Dear Marty,
I am so sorry about all the troubles my husband has caused you. Well, you are not the first one, let me tell you. He does this to all the cast iron Newbies on the Wags forum. This is his little game to get their cast iron. Here is how the scam goes. They usually end up asking how to clean their cast iron. Then Mr. Friendly gives them the complete setup for electrolysis, except he has them switch the leads, as you found out. He acts all friendly, gets them to tell them a bit about themselves, such as where they live. He has a little map set up and sticks markers in it. Well, after they don't post for a few days, he starts checking online in their local paper for the obituaries. Bingo. Then he sends the family a nice letter and tells them he was a good friend of the deceased, and that they shared the hobby of collecting Griswold and Wagner. He then says he would like to purchase (at significantly reduced prices) all of their loved one's cast iron, only as a memorial. Usually the family falls for it. Don't those people at Wags ever wonder, why Newbies will come on and act all enthusiastic, and post all kinds of questions, then suddenly you never hear from them again???? I have asked that Greg Stahl to boot my husband off of that forum, but he just won't do it. Maybe he is in on the scam.

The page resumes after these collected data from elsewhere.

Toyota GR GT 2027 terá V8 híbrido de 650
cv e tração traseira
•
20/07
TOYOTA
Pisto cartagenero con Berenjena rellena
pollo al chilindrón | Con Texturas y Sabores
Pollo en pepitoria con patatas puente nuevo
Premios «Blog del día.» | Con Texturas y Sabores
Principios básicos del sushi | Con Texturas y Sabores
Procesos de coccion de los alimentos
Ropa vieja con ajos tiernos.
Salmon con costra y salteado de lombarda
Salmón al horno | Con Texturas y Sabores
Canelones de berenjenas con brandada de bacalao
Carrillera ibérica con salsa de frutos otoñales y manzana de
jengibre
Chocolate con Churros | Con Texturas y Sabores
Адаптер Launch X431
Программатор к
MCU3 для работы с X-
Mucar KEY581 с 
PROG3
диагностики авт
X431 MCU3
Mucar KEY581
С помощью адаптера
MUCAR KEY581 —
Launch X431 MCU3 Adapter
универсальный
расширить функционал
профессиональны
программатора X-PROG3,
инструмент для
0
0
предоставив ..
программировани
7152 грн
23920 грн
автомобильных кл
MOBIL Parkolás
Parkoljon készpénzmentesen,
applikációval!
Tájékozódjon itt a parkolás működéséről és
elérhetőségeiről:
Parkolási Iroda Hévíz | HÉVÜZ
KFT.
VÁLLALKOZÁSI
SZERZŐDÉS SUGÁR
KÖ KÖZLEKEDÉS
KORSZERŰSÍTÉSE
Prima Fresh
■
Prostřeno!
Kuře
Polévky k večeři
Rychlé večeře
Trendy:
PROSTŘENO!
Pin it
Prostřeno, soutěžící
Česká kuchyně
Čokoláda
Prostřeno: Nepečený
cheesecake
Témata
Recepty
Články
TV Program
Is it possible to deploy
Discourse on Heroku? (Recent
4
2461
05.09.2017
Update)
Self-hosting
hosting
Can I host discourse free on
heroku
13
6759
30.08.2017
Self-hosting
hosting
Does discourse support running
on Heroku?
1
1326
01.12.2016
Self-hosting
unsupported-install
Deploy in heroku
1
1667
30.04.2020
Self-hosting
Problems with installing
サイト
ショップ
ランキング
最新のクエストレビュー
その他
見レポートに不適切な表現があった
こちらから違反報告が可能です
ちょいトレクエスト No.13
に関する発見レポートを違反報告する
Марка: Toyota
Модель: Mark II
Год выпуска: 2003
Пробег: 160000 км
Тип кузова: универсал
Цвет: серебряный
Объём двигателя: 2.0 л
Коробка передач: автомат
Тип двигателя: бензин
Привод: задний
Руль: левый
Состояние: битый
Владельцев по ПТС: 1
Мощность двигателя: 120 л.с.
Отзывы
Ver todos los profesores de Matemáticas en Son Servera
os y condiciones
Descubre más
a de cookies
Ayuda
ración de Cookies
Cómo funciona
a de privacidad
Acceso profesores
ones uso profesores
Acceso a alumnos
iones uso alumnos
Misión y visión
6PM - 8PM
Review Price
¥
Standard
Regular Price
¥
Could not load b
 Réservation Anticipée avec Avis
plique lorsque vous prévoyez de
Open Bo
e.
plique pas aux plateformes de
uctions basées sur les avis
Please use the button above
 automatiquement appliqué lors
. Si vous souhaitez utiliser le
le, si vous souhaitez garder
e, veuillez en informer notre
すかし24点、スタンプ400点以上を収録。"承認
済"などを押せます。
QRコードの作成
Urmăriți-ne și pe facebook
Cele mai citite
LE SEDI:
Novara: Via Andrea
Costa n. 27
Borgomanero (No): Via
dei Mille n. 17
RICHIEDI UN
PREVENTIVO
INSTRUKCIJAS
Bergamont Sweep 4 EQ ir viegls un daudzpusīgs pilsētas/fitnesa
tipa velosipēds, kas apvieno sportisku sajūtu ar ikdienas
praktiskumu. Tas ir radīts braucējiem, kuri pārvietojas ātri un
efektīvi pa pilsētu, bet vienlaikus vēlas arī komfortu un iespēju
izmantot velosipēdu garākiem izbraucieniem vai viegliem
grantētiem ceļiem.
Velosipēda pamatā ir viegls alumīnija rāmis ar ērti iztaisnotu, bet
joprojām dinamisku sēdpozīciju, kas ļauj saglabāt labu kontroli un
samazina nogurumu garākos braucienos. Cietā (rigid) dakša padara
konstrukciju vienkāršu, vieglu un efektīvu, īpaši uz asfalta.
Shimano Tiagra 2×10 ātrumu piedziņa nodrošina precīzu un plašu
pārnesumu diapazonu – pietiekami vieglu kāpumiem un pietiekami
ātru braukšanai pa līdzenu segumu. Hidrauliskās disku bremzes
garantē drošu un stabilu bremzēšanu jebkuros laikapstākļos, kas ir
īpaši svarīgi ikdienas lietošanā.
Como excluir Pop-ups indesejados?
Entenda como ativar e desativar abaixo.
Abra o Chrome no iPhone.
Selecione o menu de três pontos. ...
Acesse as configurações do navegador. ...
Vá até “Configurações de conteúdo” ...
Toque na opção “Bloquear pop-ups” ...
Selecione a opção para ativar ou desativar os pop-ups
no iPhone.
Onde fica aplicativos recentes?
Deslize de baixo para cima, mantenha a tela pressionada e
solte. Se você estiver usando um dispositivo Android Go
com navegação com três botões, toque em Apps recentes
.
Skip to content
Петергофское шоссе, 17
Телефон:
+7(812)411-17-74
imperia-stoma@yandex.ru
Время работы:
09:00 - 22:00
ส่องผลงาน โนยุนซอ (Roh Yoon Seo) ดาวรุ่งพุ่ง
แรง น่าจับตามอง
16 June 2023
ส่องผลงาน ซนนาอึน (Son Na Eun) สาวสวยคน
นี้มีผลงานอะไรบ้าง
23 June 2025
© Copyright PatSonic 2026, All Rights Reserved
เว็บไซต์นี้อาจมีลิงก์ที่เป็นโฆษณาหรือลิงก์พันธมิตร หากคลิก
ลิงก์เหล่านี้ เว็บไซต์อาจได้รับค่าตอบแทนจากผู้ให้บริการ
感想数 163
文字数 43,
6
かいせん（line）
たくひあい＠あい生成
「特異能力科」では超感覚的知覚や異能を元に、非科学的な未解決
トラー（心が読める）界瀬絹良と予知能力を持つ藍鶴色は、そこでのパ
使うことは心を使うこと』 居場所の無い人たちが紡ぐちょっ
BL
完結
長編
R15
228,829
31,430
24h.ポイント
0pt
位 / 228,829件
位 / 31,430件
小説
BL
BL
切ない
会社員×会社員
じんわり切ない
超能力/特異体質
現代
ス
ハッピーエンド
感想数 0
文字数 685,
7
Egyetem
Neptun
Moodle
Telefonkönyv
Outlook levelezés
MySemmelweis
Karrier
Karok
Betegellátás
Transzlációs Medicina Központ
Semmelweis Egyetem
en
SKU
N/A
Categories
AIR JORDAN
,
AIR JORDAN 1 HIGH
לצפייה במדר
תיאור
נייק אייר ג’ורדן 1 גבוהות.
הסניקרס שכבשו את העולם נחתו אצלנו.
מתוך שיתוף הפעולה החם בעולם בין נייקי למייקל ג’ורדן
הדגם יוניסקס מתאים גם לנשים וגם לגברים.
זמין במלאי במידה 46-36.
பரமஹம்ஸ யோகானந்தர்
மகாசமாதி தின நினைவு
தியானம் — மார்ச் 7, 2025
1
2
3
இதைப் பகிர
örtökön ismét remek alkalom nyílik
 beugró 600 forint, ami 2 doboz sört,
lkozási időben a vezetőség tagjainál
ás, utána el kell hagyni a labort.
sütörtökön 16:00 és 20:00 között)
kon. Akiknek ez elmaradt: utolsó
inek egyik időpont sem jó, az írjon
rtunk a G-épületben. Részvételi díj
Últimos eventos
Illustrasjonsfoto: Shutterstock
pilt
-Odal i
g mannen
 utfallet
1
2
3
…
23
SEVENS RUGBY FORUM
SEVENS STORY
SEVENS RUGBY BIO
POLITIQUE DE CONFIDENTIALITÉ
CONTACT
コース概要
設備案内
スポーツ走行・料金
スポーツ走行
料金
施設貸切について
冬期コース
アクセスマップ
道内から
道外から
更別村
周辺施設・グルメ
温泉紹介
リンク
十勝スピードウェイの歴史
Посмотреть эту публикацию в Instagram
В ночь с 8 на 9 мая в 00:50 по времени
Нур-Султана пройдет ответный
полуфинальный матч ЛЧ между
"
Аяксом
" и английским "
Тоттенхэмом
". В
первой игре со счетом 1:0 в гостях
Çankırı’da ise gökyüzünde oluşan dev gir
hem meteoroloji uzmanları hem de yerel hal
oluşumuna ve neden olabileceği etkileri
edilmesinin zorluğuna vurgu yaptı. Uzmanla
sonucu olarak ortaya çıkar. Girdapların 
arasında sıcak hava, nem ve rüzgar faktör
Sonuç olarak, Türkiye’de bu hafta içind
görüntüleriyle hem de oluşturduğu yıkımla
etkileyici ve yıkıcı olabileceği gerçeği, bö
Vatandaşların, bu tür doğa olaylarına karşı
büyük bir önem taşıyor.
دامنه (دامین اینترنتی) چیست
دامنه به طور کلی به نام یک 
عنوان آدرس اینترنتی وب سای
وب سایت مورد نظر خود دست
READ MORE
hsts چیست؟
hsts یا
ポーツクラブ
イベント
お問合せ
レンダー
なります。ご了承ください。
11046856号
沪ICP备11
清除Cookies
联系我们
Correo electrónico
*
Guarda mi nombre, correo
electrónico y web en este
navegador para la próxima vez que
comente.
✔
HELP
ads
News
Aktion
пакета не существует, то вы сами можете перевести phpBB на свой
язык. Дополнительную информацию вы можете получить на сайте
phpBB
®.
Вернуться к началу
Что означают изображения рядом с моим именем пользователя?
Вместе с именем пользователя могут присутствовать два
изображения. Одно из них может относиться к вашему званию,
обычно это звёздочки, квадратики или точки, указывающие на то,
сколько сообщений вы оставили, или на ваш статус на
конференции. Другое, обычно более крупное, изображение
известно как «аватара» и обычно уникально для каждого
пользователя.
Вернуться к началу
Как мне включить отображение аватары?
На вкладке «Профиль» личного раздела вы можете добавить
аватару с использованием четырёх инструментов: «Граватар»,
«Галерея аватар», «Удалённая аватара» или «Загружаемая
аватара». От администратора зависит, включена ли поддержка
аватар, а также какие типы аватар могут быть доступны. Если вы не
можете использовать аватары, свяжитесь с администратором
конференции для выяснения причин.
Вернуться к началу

I will have to keep this short, as I am writing this e-mail from a library. You see, as soon as I heard that my husband was released from jail, I hightailed it out of here. I am going on a trip to Brazil, with Antonio, a young, handsome ranch hand that resides not too far from here. I expect to have a fine time and Antonio is going to teach me to tango. Oh, if you could see his fine, young body, with his long, flowing, black hair, chiseled chin, firm muscles, and six pack abdomen, you would be as excited as I am.
You see, I have never gotten to travel much. No, my husbands idea of travel is to go to garage sales and flea markets and look for old cast iron pots and pans. He spends all his money on these stupid old pots and pans, and there is hardly any money for me and the kids. I patch and darn all their clothes, and have even had to resort to making the kids moccasins from the deer he shoots and brings home. All we ever eat is venison, and vegetables that I grow and can myself. Once a year he may bring home some skimpy fish. But we sure have plenty of money for those stupid old pots!!!!!!! And if that isn't bad enough, he spends most of his time lying in the back yard, next to a stupid tub with his 40 amp battery charger, sucking up juleps. Every time I ask him what he is doing, he replies, "working." Oh, he is just real happy when one of his "shipments" comes in from those deceased Newbies.
He says the same thing when he goes out fly fishing. Claims he is working to feed his family. The worst of that situation is, he comes home, and goes on and on with the big lies, about how he almost caught the "big one," and then the big excuses about how they all got away. If he brought home just 1/10th of the fish he claims he had on the line, we would all be fat and sassy, and could open a fish market.
I have had a hard life with this man. He never buys me anything, and there is never any money for me to buy myself some little thing. Heck, the last time he gave me a gift was on our wedding night. I knew I was in for a ride, when I opened the box and found a flannel nightgown that belonged to his Great Grandmother, from her homesteading days in Wyoming, and a pair of drawers that belonged to his Great Great Aunt Thelma. He thought they were sexy.
Marty, have you ever seen the movie "Fried Green Tomatoes???? Do you remember when Idgie Threadgoode said to Big George "it's hog butchering time?" Well, when I get back from Brazil, it's going to be hog butchering time. I am hoping you could return some of those big, cast iron pots.....(keep the other stuff, fly fishing rods, and battery charger.) 'Cause we are not going to barbecue, we are going to make pots and pots of stew in his stupid, old, cast iron pots, and I am going to invite the whole State of Wyoming.....all 348 people.....to a BIG party. I will sit under the tree and roll my tongue around the top of my julep glass, while waiting for Antonio to hook up a couple 200 amp welders to my soon to be departed husband!!!!! I will then sit and stir my stew, drink more juleps, all the while ogling Antonio's body. Oh, Lord Have Mercy, I am getting all giddy just thinking about it.
I think you can understand how hard my life is and why I am going to Brazil with Antonio for a little while. Well, I need to go now. I have to stop at Walmart and buy me a red satin night gown. Antonio said he likes red satin. Heck, I think I may buy one of those paper Japanese fans, and a red rose to hold between my teeth.
I hope you are feeling better, and I hope your husband comes back from Mexico. Antonio said we could stop in Mexico and look for that 22 year old blonde and he would take care of her for you. He is such a thoughtful fella. But I told him I didn't know what she looked like. I just should have sent you those shotguns, but my little Lyndsy hid them from me, as soon as the word got out her Daddy was getting out of jail.